Unity, one of the most popular game engines in the world, has announced a new fee plan that will charge developers based on the number of installs their games receive. The plan, which will take effect on January 1, 2024, has sparked a backlash from indie game developers, who fear that it will hurt their profits and stifle their creativity.
What is the Unity Runtime Fee?
According to Unity’s blog post, the new fee plan is called the Unity Runtime Fee, and it is based on two factors: the annual revenue and the lifetime install count of a game built with the Unity engine. The fee will only apply to games that have reached both a minimum revenue threshold and a minimum install count, which vary depending on the subscription plan of the developer.
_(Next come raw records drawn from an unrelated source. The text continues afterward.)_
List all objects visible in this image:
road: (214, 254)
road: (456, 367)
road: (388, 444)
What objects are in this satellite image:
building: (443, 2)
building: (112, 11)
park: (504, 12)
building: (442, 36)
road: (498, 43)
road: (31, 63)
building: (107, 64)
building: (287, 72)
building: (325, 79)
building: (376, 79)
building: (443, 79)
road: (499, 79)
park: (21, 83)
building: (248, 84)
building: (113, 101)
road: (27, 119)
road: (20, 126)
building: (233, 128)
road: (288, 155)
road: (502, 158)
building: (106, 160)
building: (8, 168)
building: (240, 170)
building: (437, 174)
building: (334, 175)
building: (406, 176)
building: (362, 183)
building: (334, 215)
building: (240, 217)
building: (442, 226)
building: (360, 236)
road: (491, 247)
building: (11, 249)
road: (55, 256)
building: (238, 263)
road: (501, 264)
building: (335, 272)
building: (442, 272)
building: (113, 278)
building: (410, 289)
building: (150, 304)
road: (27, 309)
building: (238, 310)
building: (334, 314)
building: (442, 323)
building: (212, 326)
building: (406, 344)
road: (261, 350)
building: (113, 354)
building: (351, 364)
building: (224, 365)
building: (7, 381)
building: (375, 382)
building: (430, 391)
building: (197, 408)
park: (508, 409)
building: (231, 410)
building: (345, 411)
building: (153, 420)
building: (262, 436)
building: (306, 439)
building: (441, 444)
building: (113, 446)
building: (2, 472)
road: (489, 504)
For example, developers who use Unity Personal or Unity Plus, which are the lower-cost plans, will have to pay $0.20 per install after their game has made $200,000 in the last 12 months and has at least 200,000 lifetime installs. Developers who use Unity Pro or Unity Enterprise, which are the higher-cost plans, will have to pay between $0.02 and $0.15 per install after their game has made $1 million in the last 12 months and has at least 1 million lifetime installs. Developers in emerging markets will have lower fees per install.
Unity says that the new fee plan is designed to let creators keep their ongoing financial gains from player engagement, and that it will not affect most of its developers, who are below the thresholds. Unity also says that it will use proprietary data models to track and determine how much developers owe, and that it will provide tools and reports for developers to monitor their fees.
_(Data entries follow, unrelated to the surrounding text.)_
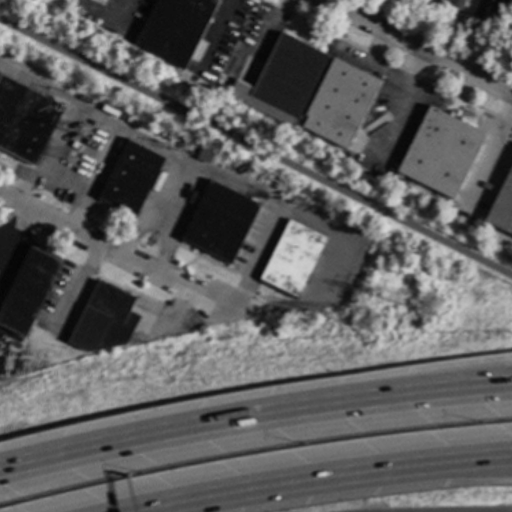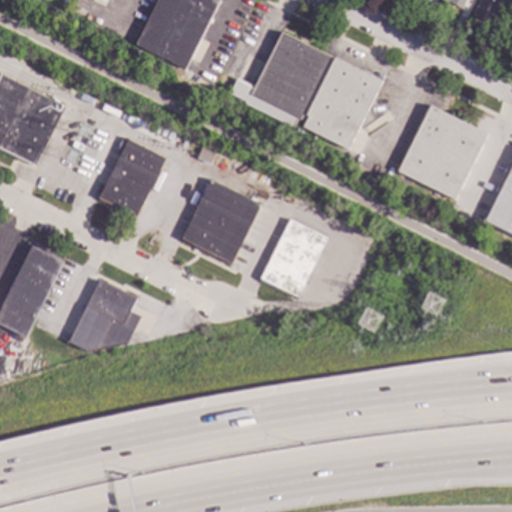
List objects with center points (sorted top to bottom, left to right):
building: (99, 0)
building: (454, 3)
building: (455, 3)
road: (127, 5)
building: (486, 10)
building: (487, 11)
building: (511, 12)
building: (174, 28)
building: (175, 29)
building: (510, 31)
building: (510, 32)
road: (215, 35)
road: (418, 47)
building: (283, 81)
building: (310, 93)
building: (339, 103)
building: (24, 121)
building: (25, 121)
power tower: (86, 135)
road: (140, 140)
road: (256, 149)
road: (491, 149)
building: (440, 153)
building: (441, 154)
building: (204, 157)
power tower: (74, 161)
building: (129, 178)
building: (130, 179)
building: (502, 206)
building: (502, 206)
building: (218, 221)
building: (219, 223)
road: (15, 232)
road: (332, 238)
road: (3, 243)
road: (112, 248)
building: (291, 258)
building: (292, 259)
road: (79, 283)
building: (28, 291)
building: (28, 292)
building: (431, 305)
power tower: (434, 307)
building: (104, 320)
building: (107, 321)
power tower: (371, 323)
road: (452, 390)
road: (196, 431)
road: (324, 478)
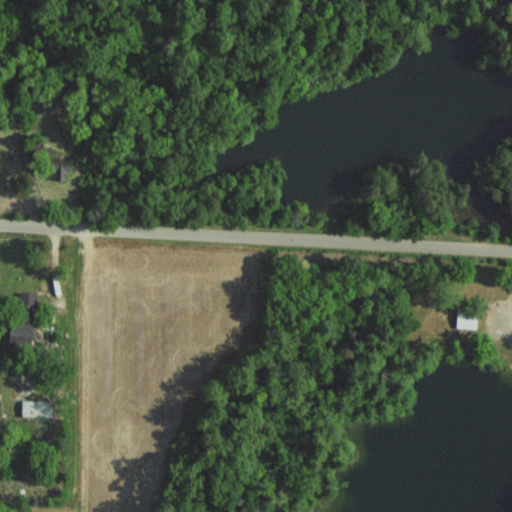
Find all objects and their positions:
building: (55, 168)
road: (255, 236)
building: (462, 320)
building: (31, 408)
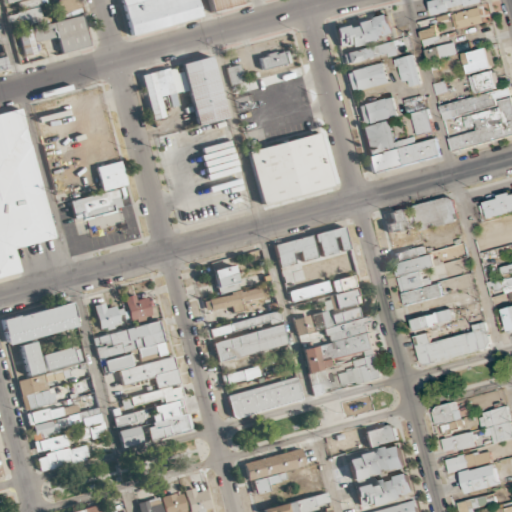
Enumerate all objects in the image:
building: (9, 0)
building: (219, 3)
building: (220, 4)
building: (452, 4)
building: (68, 6)
road: (510, 7)
building: (156, 13)
building: (157, 13)
building: (26, 14)
building: (468, 17)
building: (363, 32)
building: (428, 33)
building: (55, 35)
building: (55, 35)
road: (165, 46)
parking lot: (1, 51)
building: (442, 51)
building: (370, 52)
building: (478, 59)
building: (273, 60)
building: (2, 63)
building: (410, 70)
building: (235, 74)
building: (368, 76)
building: (369, 76)
building: (186, 89)
building: (203, 90)
building: (376, 110)
building: (377, 110)
building: (422, 121)
building: (423, 122)
building: (395, 148)
building: (288, 168)
building: (289, 168)
road: (453, 175)
building: (110, 176)
building: (18, 192)
building: (100, 193)
building: (18, 194)
road: (253, 201)
building: (94, 205)
building: (496, 206)
building: (422, 216)
road: (256, 227)
road: (58, 233)
building: (330, 241)
building: (294, 250)
road: (371, 255)
road: (165, 256)
building: (416, 275)
building: (224, 279)
building: (506, 284)
building: (308, 291)
building: (341, 294)
building: (230, 300)
building: (136, 308)
building: (106, 317)
building: (508, 317)
building: (434, 319)
building: (433, 320)
building: (38, 323)
building: (38, 323)
building: (302, 325)
building: (132, 341)
building: (249, 343)
building: (453, 344)
building: (341, 348)
building: (60, 357)
building: (30, 358)
building: (30, 358)
building: (56, 359)
building: (116, 363)
building: (239, 375)
building: (38, 389)
road: (509, 391)
building: (158, 397)
building: (263, 397)
building: (263, 397)
building: (51, 413)
building: (446, 413)
road: (267, 414)
building: (129, 418)
building: (497, 424)
building: (70, 425)
building: (381, 436)
building: (381, 436)
building: (129, 437)
building: (457, 442)
building: (51, 443)
road: (268, 445)
road: (15, 451)
building: (61, 458)
building: (469, 460)
building: (375, 462)
building: (270, 469)
road: (326, 472)
building: (481, 478)
building: (383, 491)
road: (128, 498)
building: (196, 500)
building: (301, 504)
building: (149, 505)
building: (484, 505)
building: (400, 508)
building: (91, 509)
building: (328, 511)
Why are developers angry about the Unity Runtime Fee?
Many developers have expressed their dissatisfaction and frustration with the new fee plan on social media and forums. Some of the common complaints are:
- The fee plan is unfair and greedy, as it will take a large chunk of the revenue from successful games, especially those that rely on free-to-play or subscription models.
- The fee plan is unclear and confusing, as it does not address how it will handle different scenarios such as piracy, refunds, multiple devices, charity bundles, or subscription services like Xbox Game Pass or Apple Arcade.
- The fee plan is untrustworthy and opaque, as it relies on Unity’s own data models to calculate the fees, without giving developers access to the raw data or the ability to verify or dispute the results.
- The fee plan is discouraging and limiting, as it will make developers hesitant to use Unity for their games, or force them to switch to other engines or platforms that do not charge per install.
Some of the prominent developers who have voiced their concerns include Garry Newman of Facepunch Studios (Rust), Rami Ismail of Vlambeer (Nuclear Throne), Mike Bithell of Bithell Games (Thomas Was Alone), and Tim Sweeney of Epic Games (Unreal Engine).
How has Unity responded to the criticism?
Unity has tried to clarify some of the points and answer some of the questions raised by the developers on Twitter and its blog. However, many developers are still not satisfied with Unity’s explanations and assurances, and have demanded more transparency and details from the company.
Unity has also stated that it is open to feedback and suggestions from its community, and that it will continue to communicate with its developers as it finalizes its fee plan. Unity has also emphasized that it values its developers and their success, and that it is committed to providing them with the best tools and services for creating games.